### PROBLEM REQUIREMENTS
When you transcribe the listing, keep each line exact and drop the pictures.

### LISTED ENTRIES
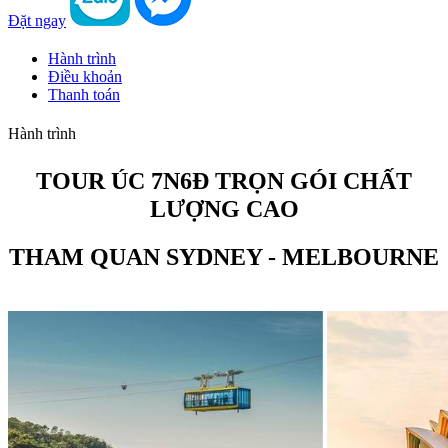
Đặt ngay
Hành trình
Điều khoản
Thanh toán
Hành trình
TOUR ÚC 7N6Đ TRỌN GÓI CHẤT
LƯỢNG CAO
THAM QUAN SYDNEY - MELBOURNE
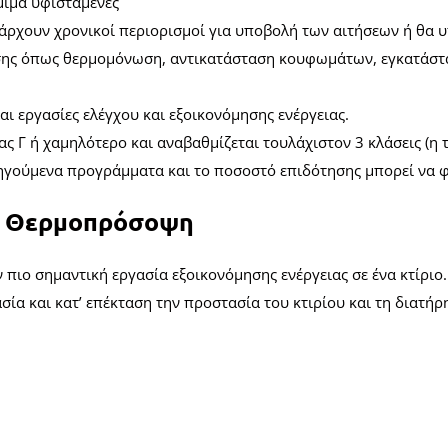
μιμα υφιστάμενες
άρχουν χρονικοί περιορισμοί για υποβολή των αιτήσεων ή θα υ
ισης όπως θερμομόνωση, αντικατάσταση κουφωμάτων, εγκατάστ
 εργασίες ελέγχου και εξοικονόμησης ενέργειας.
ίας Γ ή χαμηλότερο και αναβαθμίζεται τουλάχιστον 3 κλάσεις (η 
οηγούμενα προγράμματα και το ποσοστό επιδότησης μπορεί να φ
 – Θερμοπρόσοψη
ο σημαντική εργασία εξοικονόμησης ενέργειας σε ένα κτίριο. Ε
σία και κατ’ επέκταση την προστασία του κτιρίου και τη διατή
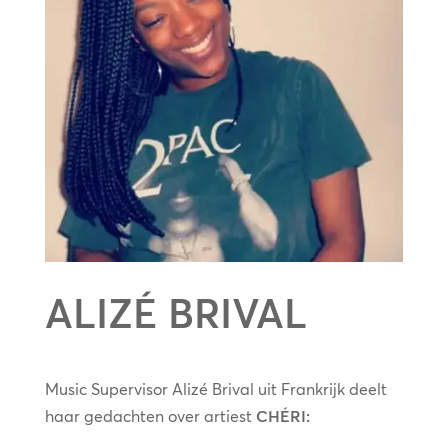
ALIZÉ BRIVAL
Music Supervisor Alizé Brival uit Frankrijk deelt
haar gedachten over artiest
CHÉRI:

### TASK ANSWER
Đặt ngay
Hành trình
Điều khoản
Thanh toán
Hành trình
TOUR ÚC 7N6Đ TRỌN GÓI CHẤT
LƯỢNG CAO
THAM QUAN SYDNEY - MELBOURNE
μιμα υφιστάμενες
άρχουν χρονικοί περιορισμοί για υποβολή των αιτήσεων ή θα υ
ισης όπως θερμομόνωση, αντικατάσταση κουφωμάτων, εγκατάστ
 εργασίες ελέγχου και εξοικονόμησης ενέργειας.
ίας Γ ή χαμηλότερο και αναβαθμίζεται τουλάχιστον 3 κλάσεις (η 
οηγούμενα προγράμματα και το ποσοστό επιδότησης μπορεί να φ
 – Θερμοπρόσοψη
ο σημαντική εργασία εξοικονόμησης ενέργειας σε ένα κτίριο. Ε
σία και κατ’ επέκταση την προστασία του κτιρίου και τη διατή
ALIZÉ BRIVAL
Music Supervisor Alizé Brival uit Frankrijk deelt
haar gedachten over artiest
CHÉRI:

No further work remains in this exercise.